「あいつの絵、描けばよかった、旅の中、いつも近くに思えたものを」
他の仲間達と港で船を待ちながら、周りの音を聞くともなしに聞いていた。
荷下ろしの喧騒や商人たちの声。時おり女の声もする。
国を出てはや二月半、この海を越えれば目的地に着く、と知らされた。そんな所まで来てしまった。
彼は、残してきた妻の顔を思い浮かべた。
いや、思い浮かべようとした。

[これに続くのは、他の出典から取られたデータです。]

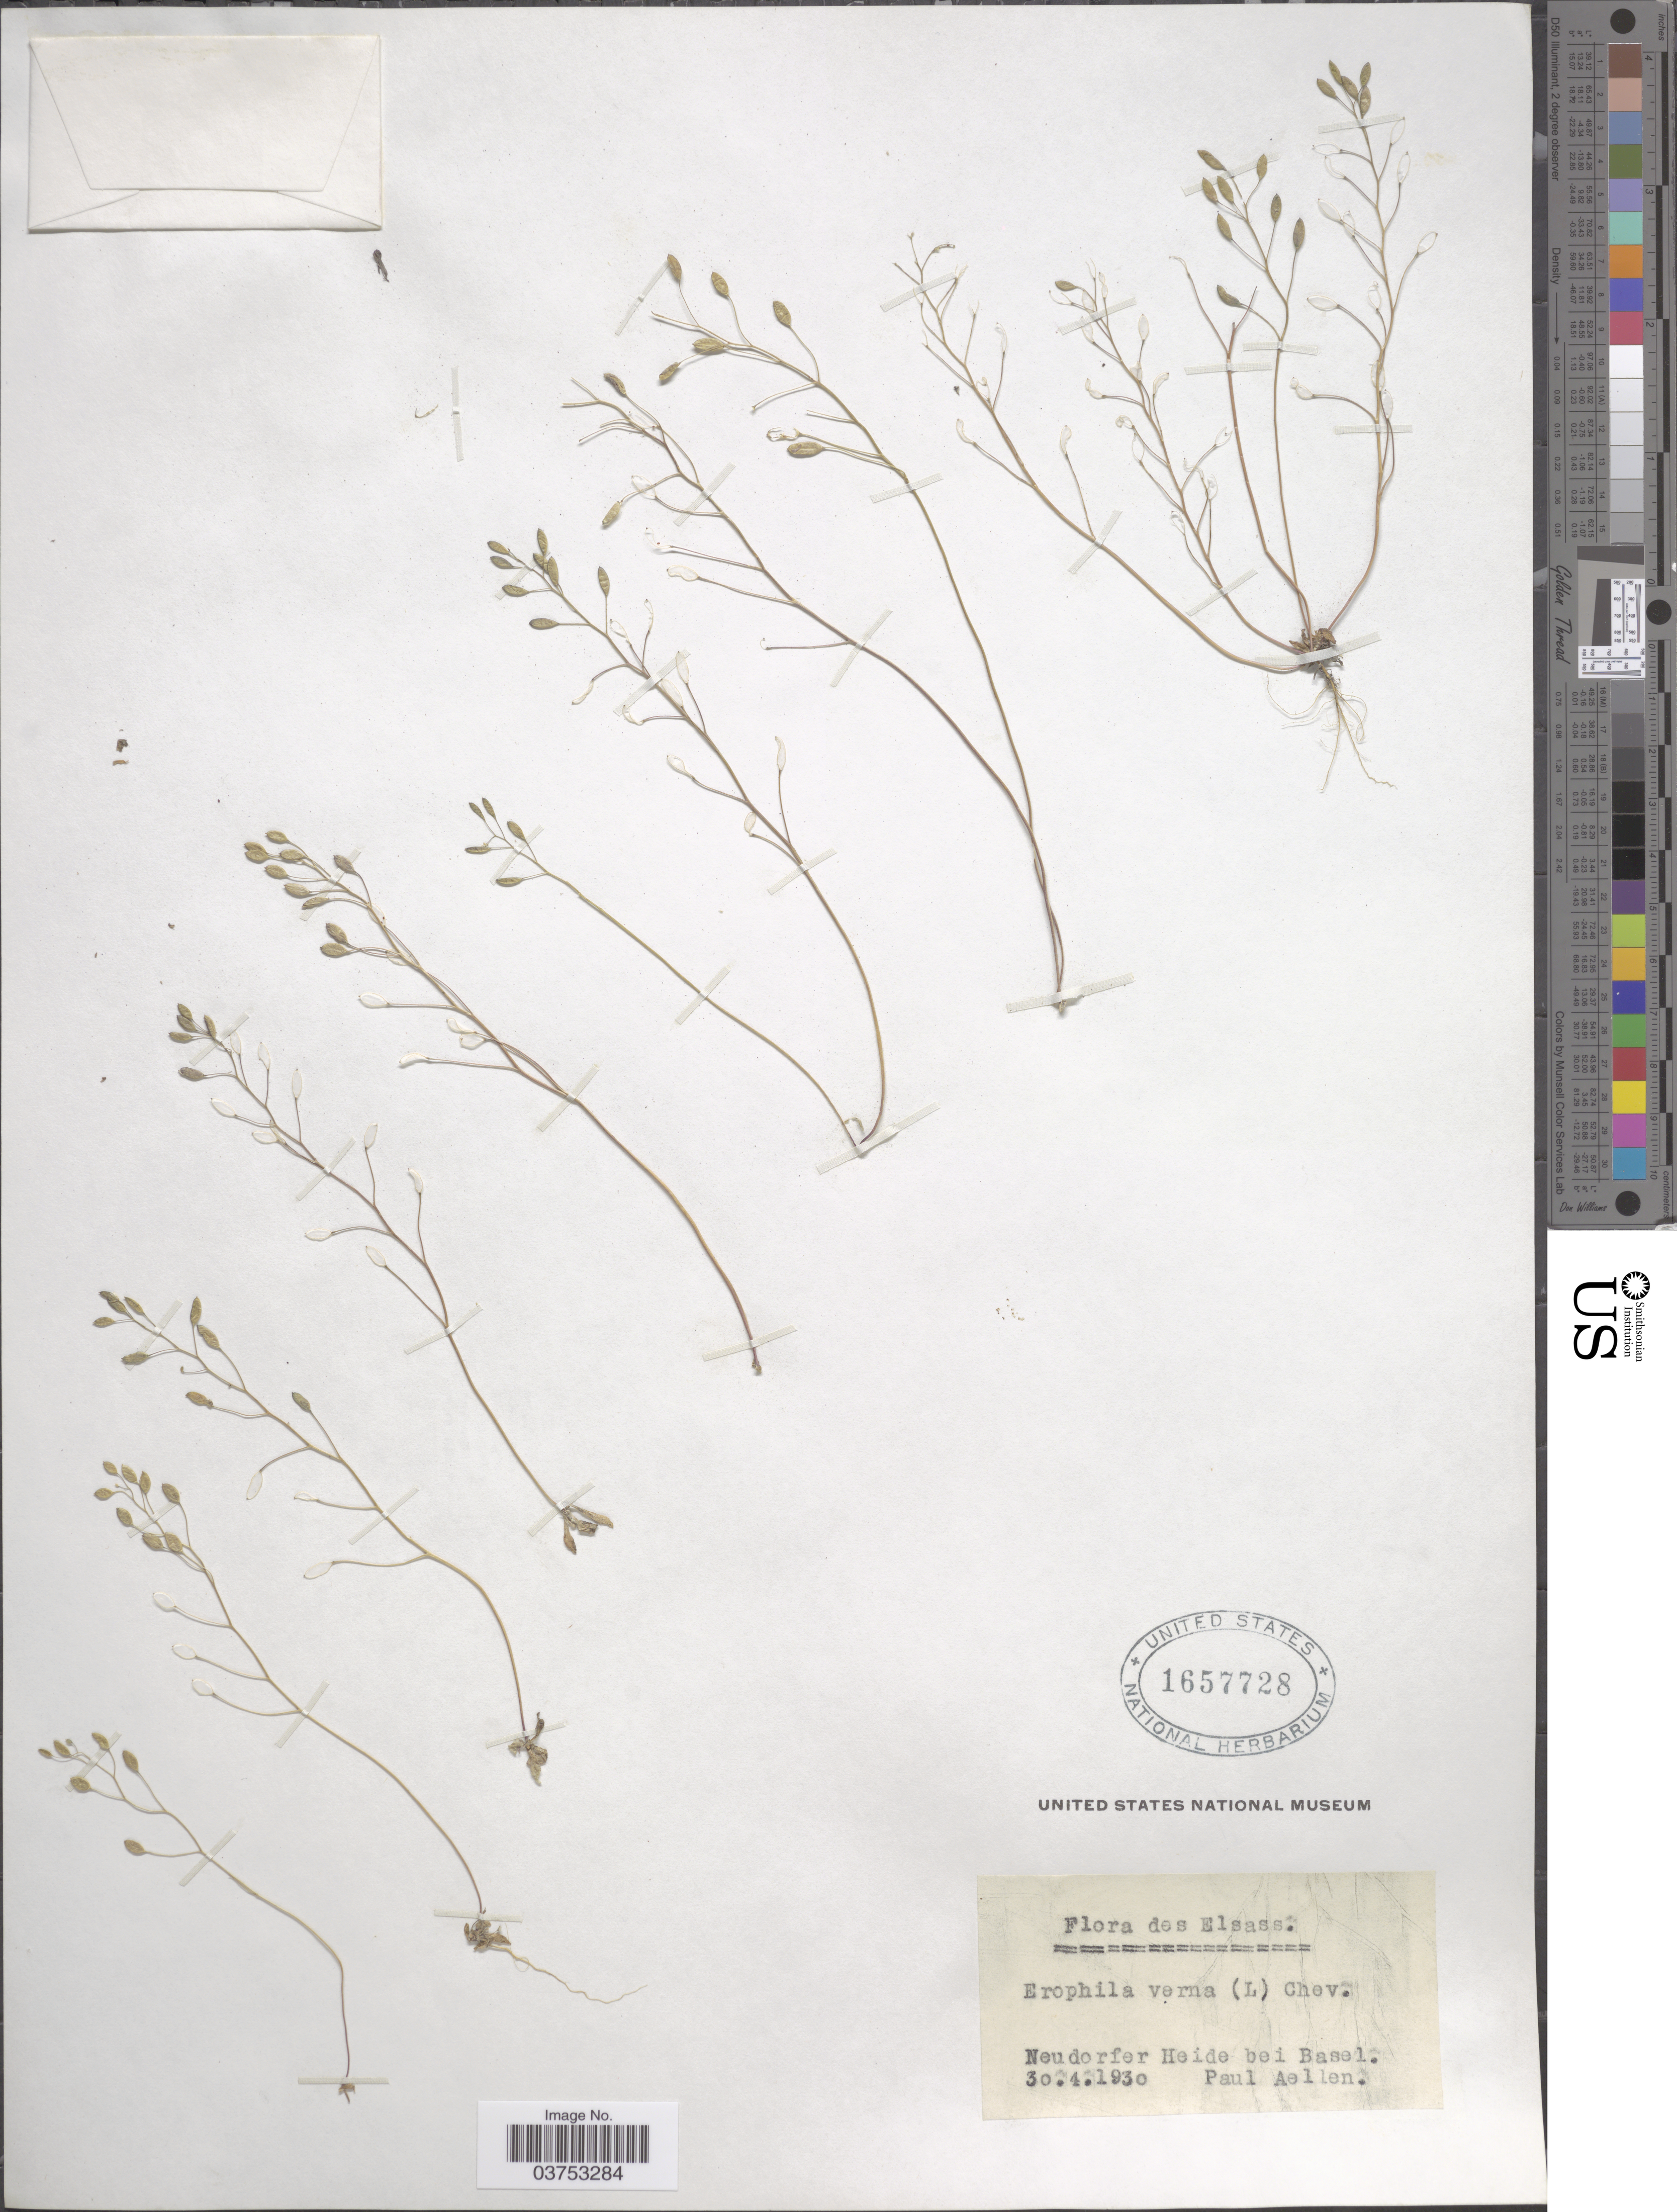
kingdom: Plantae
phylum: Tracheophyta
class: Magnoliopsida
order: Brassicales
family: Brassicaceae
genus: Draba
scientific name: Draba verna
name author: L.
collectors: P. Aellen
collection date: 1930-04-30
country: Switzerland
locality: Elsass. Neudorfer Heide bei Basel.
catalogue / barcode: US 1657728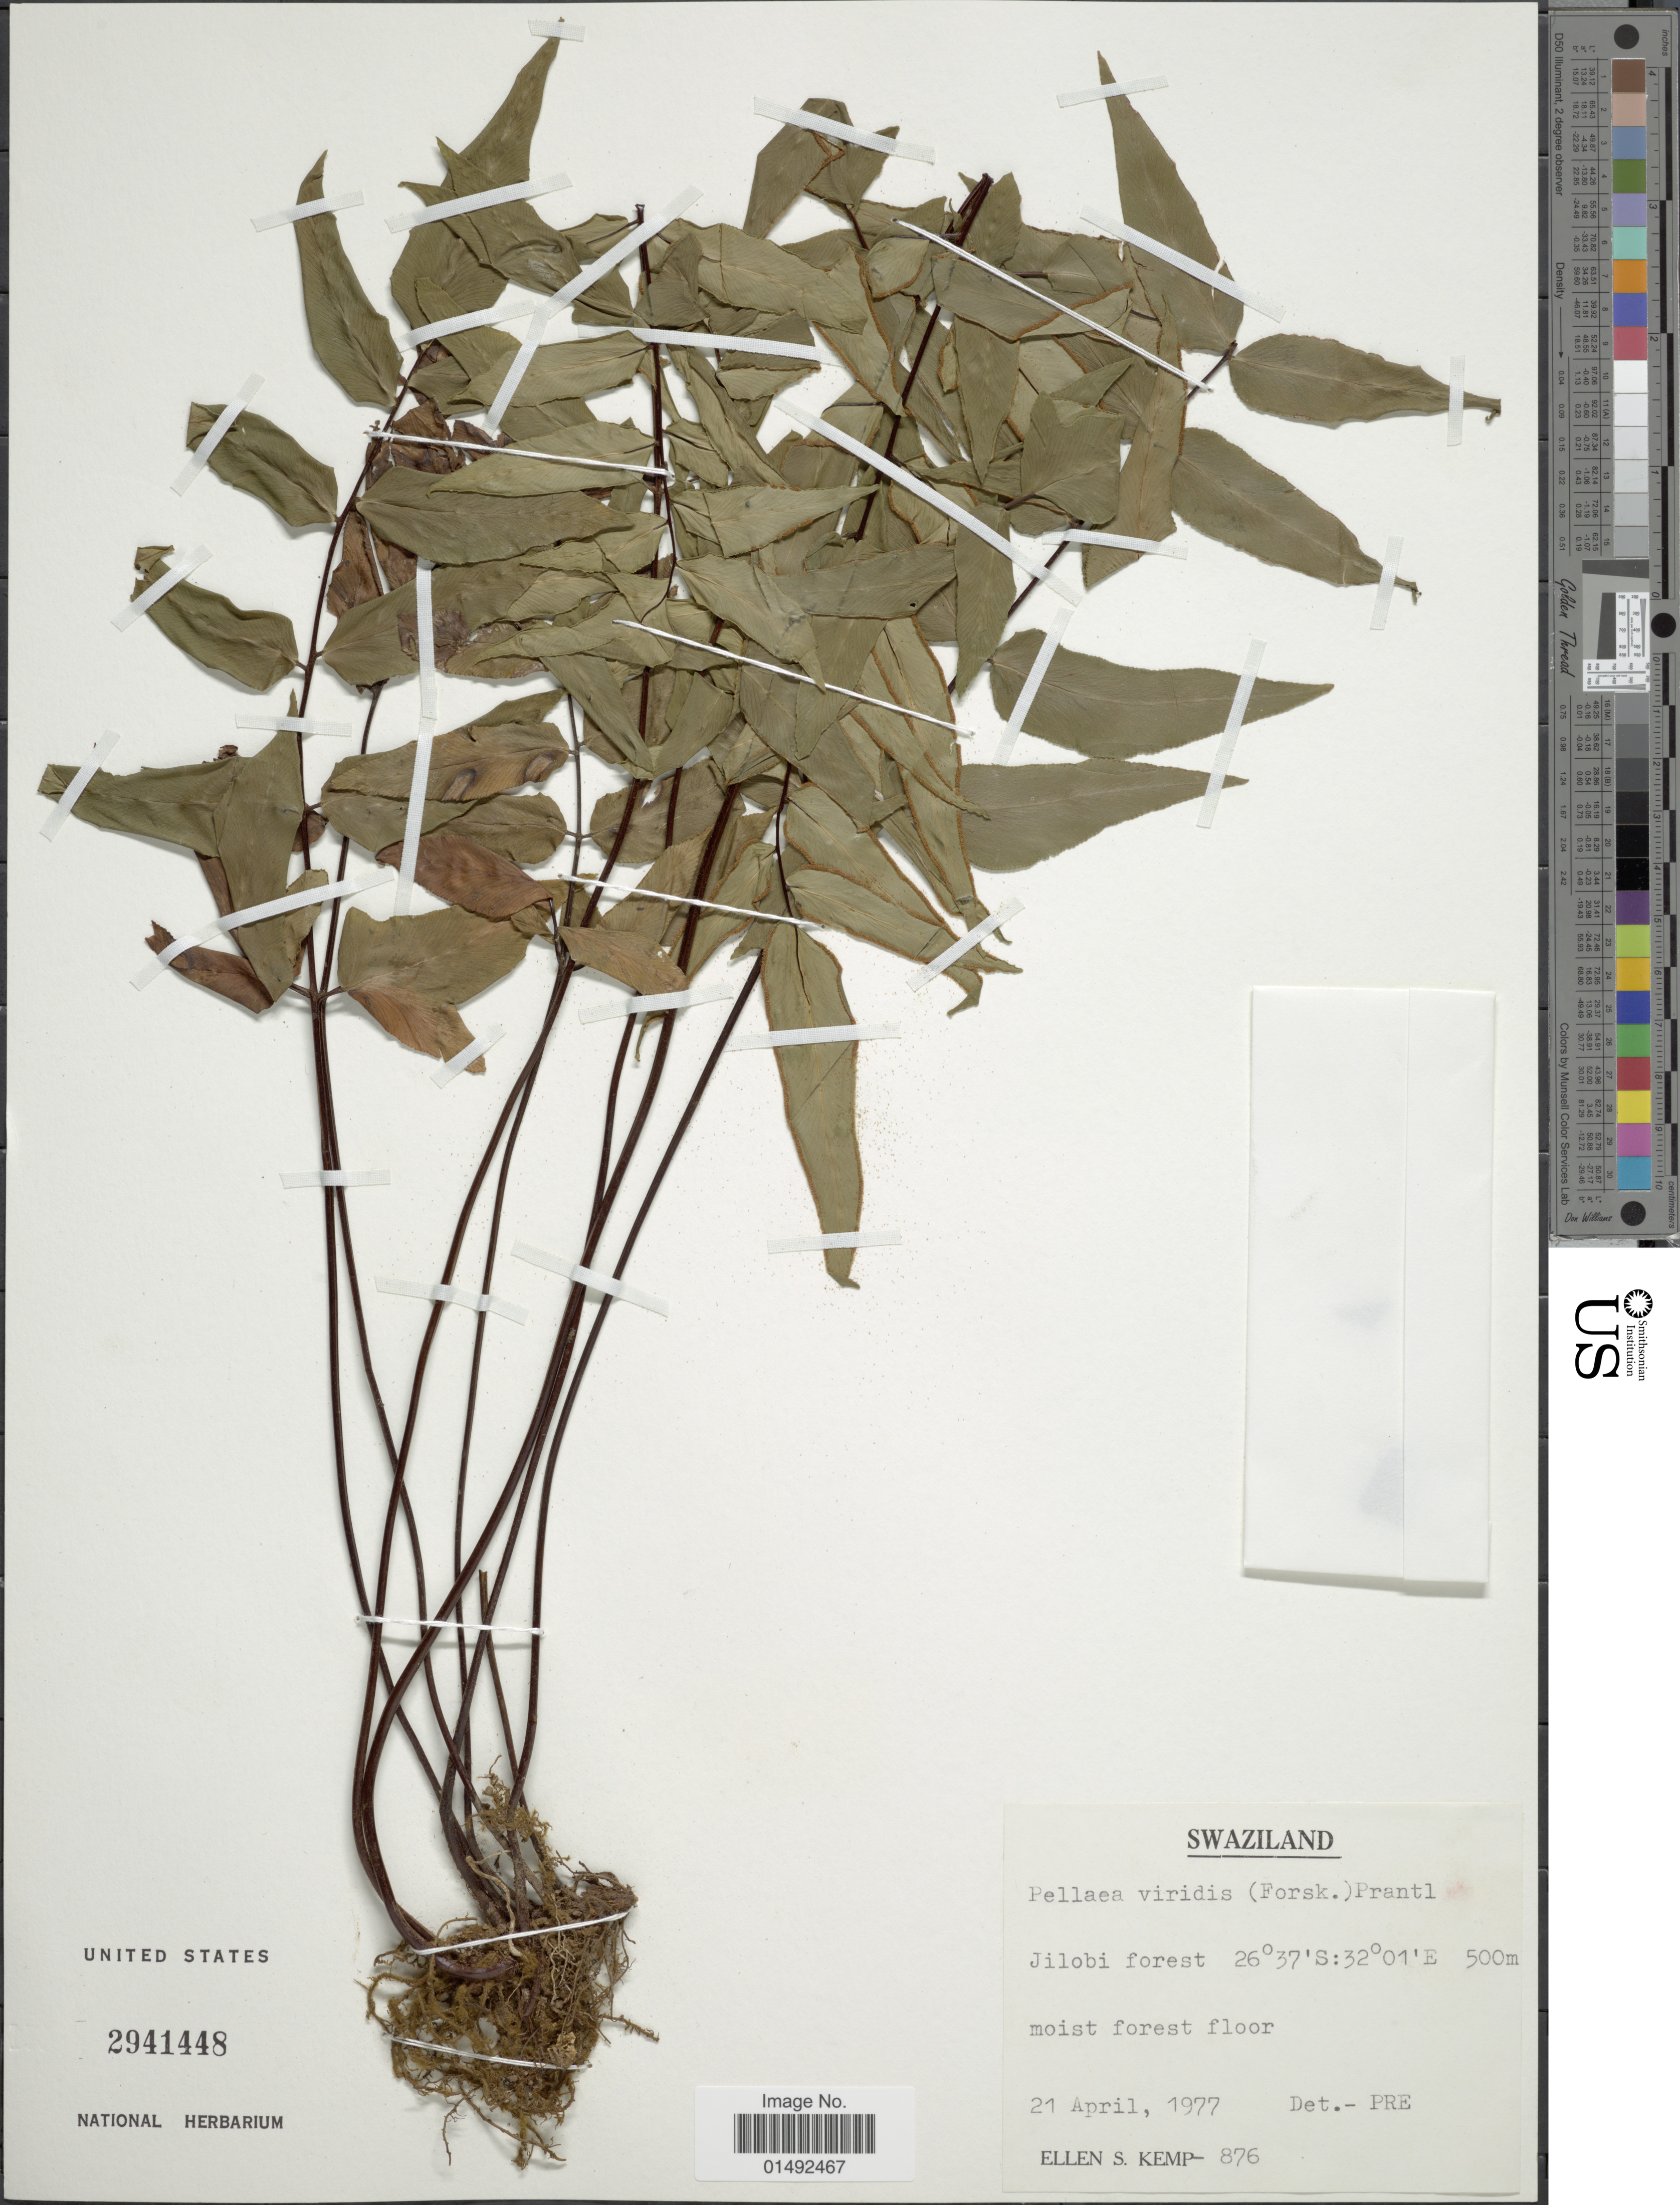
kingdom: Plantae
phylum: Tracheophyta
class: Polypodiopsida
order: Polypodiales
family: Pteridaceae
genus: Pellaea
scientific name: Pellaea doniana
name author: Hook.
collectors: E. S. Kemp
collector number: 876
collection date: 1977-04-21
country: Eswatini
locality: Jilobi forest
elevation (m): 500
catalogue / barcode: US 2941448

しかし、あれほど愛していたその顔は脳裏で曖昧にぼやけ、思い出そうとすればするほど遠くにかすんでいくように思えた。
このところ、日を追うごとにそれが増していく。
始めに気づいた時は愕然とした。底知れぬ淵の中に落ち込んでいくようなうそ寒さを覚え、眠れないまま夜を明かした。
そして今、妻のもとを離れて二月半。
忘れていくにも、それを諦め、慣れてしまうにも充分だった。
それでも、せめて妻の絵があったら、と彼は思う。
拙くても、思い出すよすがになるのなら。
出立の慌しさは、結局それを許さなかった。
雑踏の中から、女の声がまた、かすかに聞こえる。
妻の声を思い出そうとしてもその女の声しか浮かばず、彼は目を宙に漂わせている。